Lace my palm with silver baby oh yeah and they'll rock your world"
So I watched pay per view and polished my shoes and my gun
Was sticking on Kurt Cobain sing about lithium
There came and knocked at the door and in walked Sunshine
"What's up?"
"You better get your ass in here boy your monkey is having too much of a good time"
Me and my monkey
Drove in search of the sun
Me and my monkey
Don't point that gun at anyone
Me and my monkey
Like Billy the Kid
Trying to understand
Why he did what he did
Why he did what he did
Got tickets to see Sheena Easton
The monkey was high
Said it was a burning ambition to see her before he died
We left before encores
He couldn't sit still
Sheena was a blast baby
But my monkey was ill
When I played black jack
Kept hittin' 23
Couldn't help but notice this Mexican just staring at me
Or was it my monkey
I couldn't be sure
It's not like you've never seen a monkey in rollerblades and dungarees before
Now don't test my patience cause we're not about to run
That's a bad-ass monkey boy and he's packing a gun
"My name is Rodriguez" he says with death in his eye
"I've been chasing you for a long time amigos
And now your monkey is gonna die"
Me and my monkey
Drove in search of the sun
Me and my monkey
We don't want to kill no Mexican
But we got ten itchy fingers
One thing to declare
When the monkey is high
You do not stare
You do not stare
You do not stare
Looks like we got ourselves a Mexican stand off here boy
And I ain't about to run
Put your gun down boy
How did I get mixed up with this fucking monkey anyhow
Songwriters: Robert Peter Williams / Guy Antony Chambers

Mr.
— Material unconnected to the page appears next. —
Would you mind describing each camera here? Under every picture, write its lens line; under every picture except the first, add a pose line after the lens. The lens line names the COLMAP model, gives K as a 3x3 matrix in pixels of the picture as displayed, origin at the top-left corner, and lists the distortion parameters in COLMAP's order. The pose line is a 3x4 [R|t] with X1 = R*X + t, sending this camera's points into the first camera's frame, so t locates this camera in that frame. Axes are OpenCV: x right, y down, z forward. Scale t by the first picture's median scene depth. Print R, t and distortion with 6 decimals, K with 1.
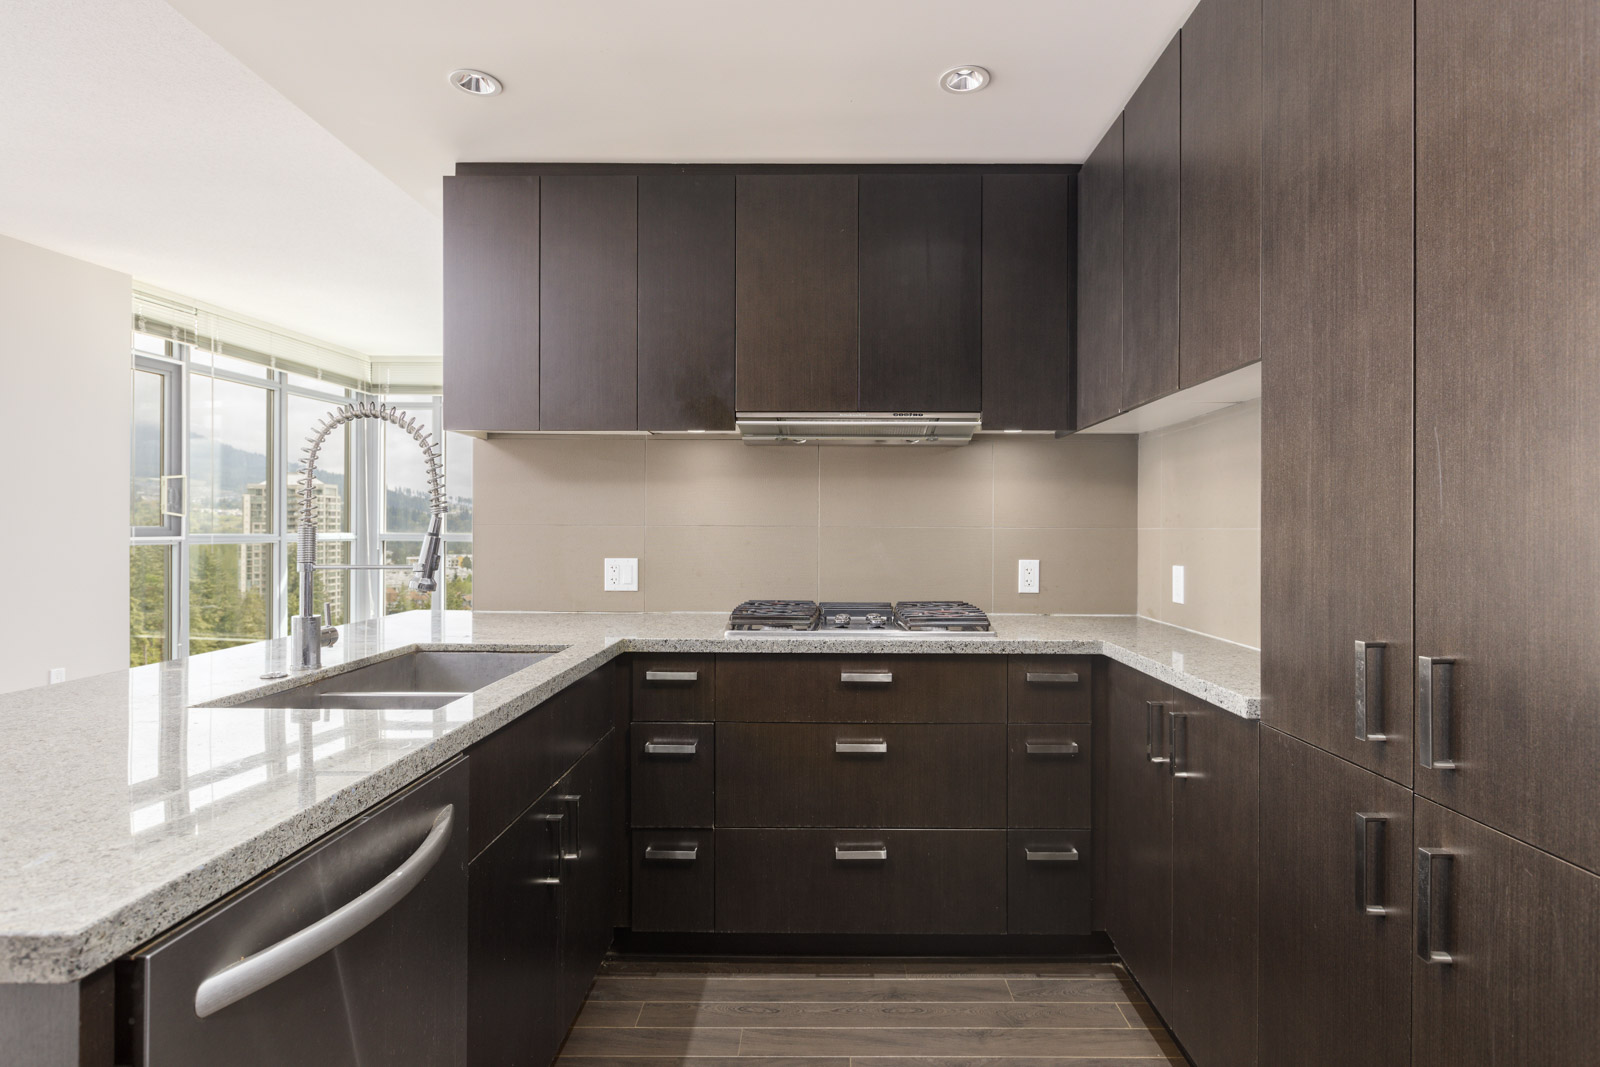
lens RADIAL K [[827.7, 0, 822.5], [0, 827.7, 530.4], [0, 0, 1]] dist [-0.002905, -0.001031]
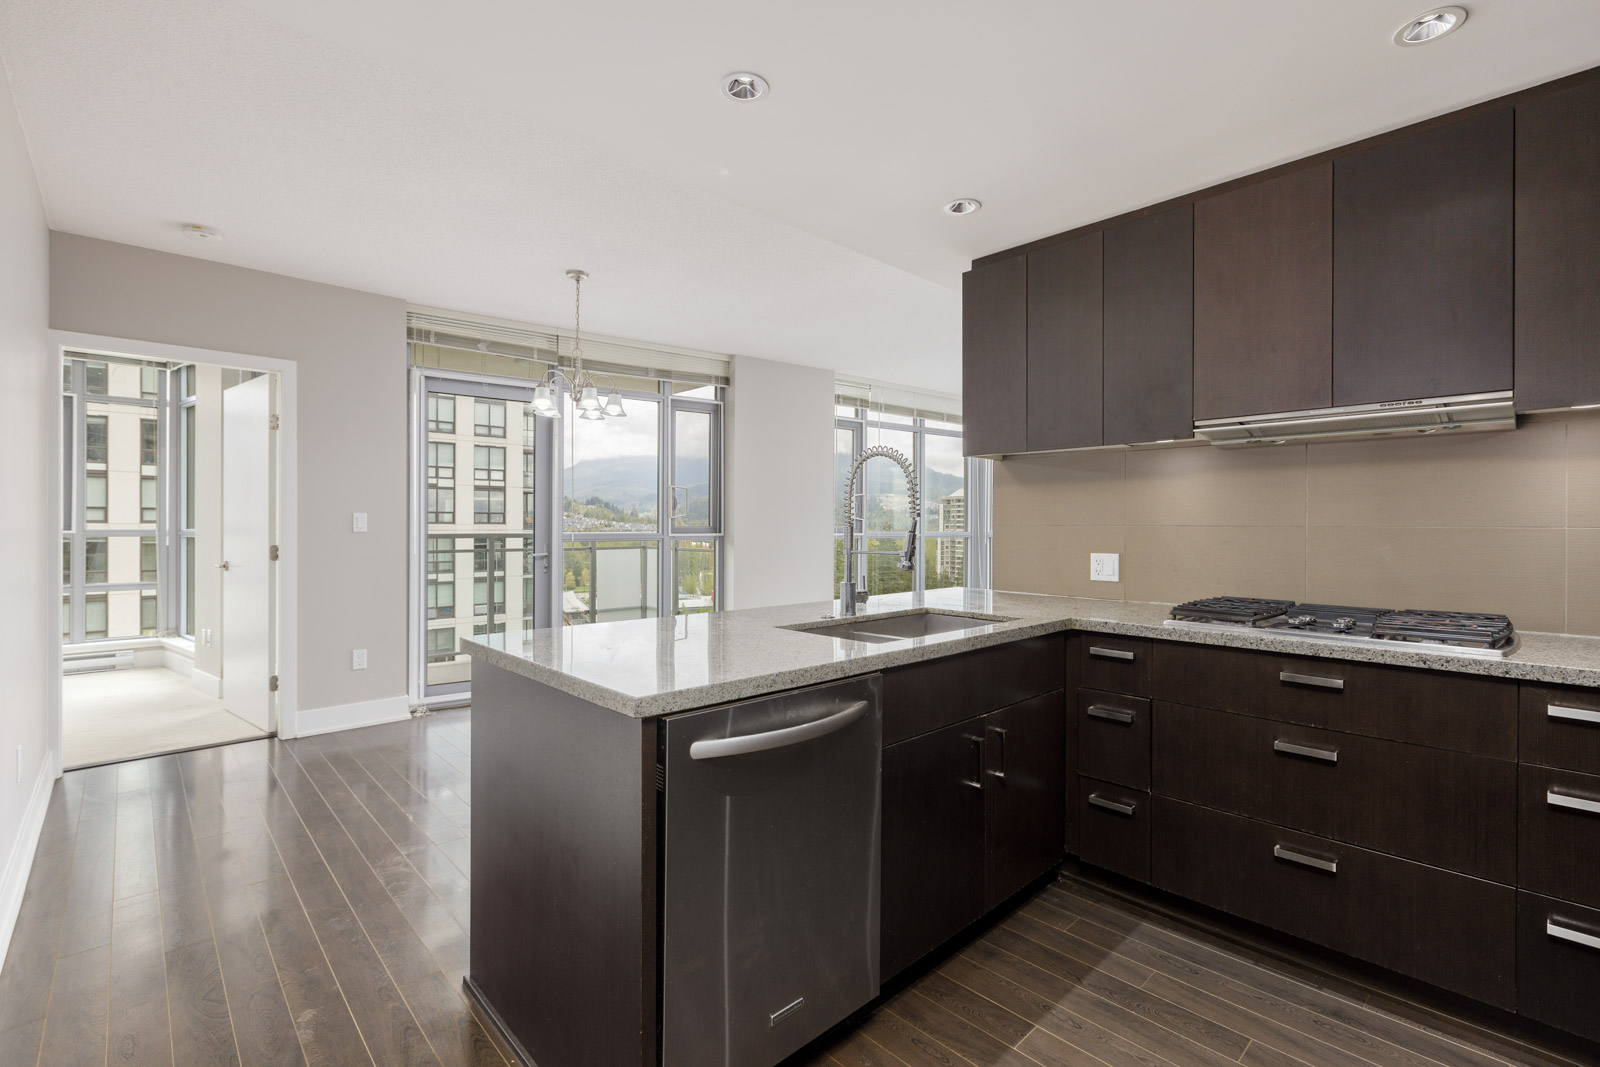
lens RADIAL K [[728.4, 0, 813.1], [0, 728.4, 529.0], [0, 0, 1]] dist [-0.000456, 0.000256]
pose [[0.693299, 0.001510, -0.720649, 0.263284], [-0.002609, 0.999997, -0.000414, 0.000446], [0.720645, 0.002167, 0.693300, -0.024616]]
Tea
05-10-2017, 09:47 AM
Was better on FB, soz Luke.

luka
05-10-2017, 09:56 AM
its exactly the same words

firefinga
06-10-2017, 08:28 AM
One has to concede though that this Las Vegas incident is rather enigmatic - it doesn't fit the usual patterns, beginning with the age of the shooter.

Mr. Tea
06-10-2017, 09:45 AM
its exactly the same words

I know, I guess maybe it was just better the first time I saw it.